# Introductions. A little about myself and my companies



## Capt Dan Medina (Apr 28, 2008)

Hey guys and gals, 

Although I've been a member of the forum for quite some time, the new format wants me to introduce myself... So here I am!

February of 2015 brought me into my dirty thirties. I have been married for 10 years this past June, and currently have two beautiful girls who call me daddy.

I'm a saltwater fishing and boating enthusiast. I was born and raised in Miami, Fl, but after many years of fighting traffic for an hour to go 6 miles, and the addition of my 1st daughter, The family made the call to get out and we currently call Cape Coral, Fl home.

We have been over here for approximately 5 years, and absolutely love it. We first moved here so I could go to school at the local Vo-tech for The Marine Technician program. While going to school, I started working with TowBoat US Cape Coral as both a captain and mechanic. I hold a 50 ton Masters captains license with towing endorsement. I am also dive certified.

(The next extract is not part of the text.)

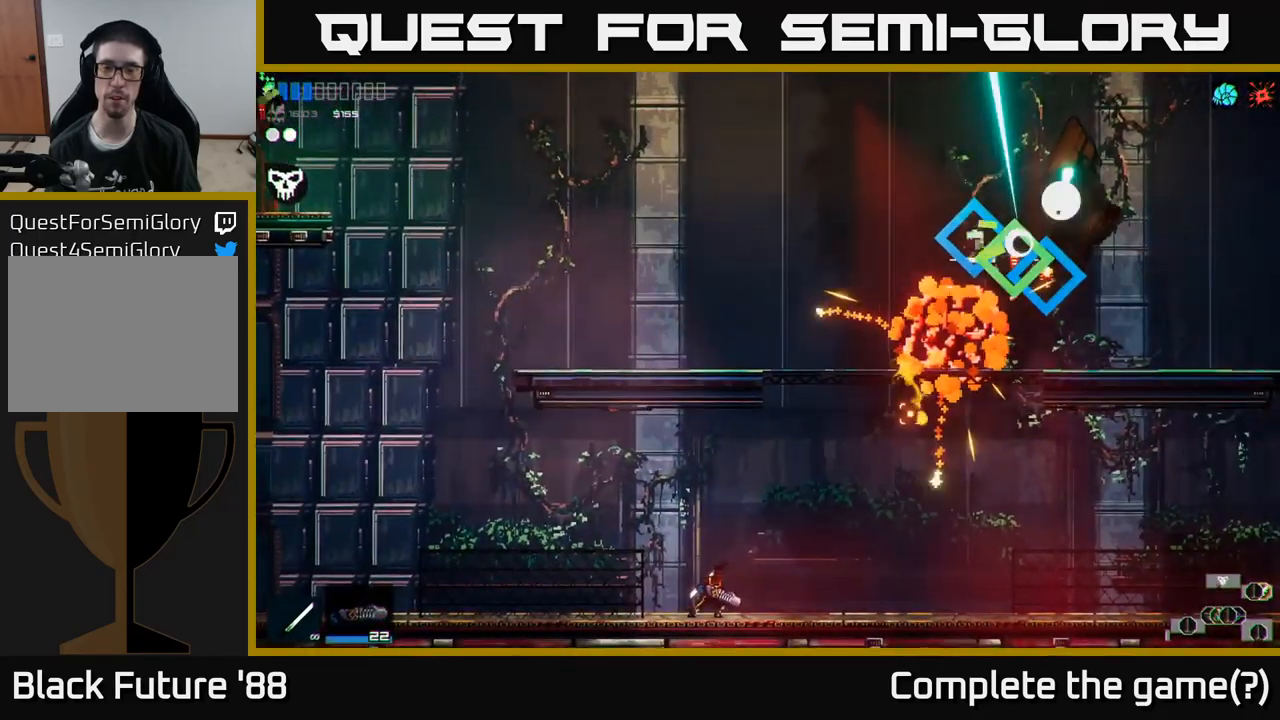
{"buttons": [], "left_stick": "right", "right_stick": "center", "events": [[83, "left_stick", "right"], [250, "left_stick", "center"], [300, "right_stick", "center"], [400, "left_stick", "right"]]}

Currently, I still work for Towboat, but am also expanding and putting emphasis on my newly hatched business, Hooked Up Marine Services, LLC. the primary focus is on high end, custom electrical wiring and rigging. What I mean by custom is that most boats, even direct from factory, provide horrible wire jobs. The wires are often run short, use cheap household electrical connectors instead of marine grade heat shrink connectors, and make diagnosis and repair very hard. This is aplified on small microskiff as their isn't much room to work with. Also, if you purchase a used boat, there is no telling what the previous owner has added/toyed with. We take on projects ranging from your smallest aluminum Jon boats, skiffs and flats boats, on up to your sport fish and cruisers, and everything in between. Plumbing, pumps, wash downs, live wells, new trolling motor, new gps and fish finders, thru hull fittings... We do it all. Even if it's not the complete rewire, we can help clean up your existing wiring and diagnose any intermittent problems you may be having. I also work on outboard engines, doing diagnosis and repair.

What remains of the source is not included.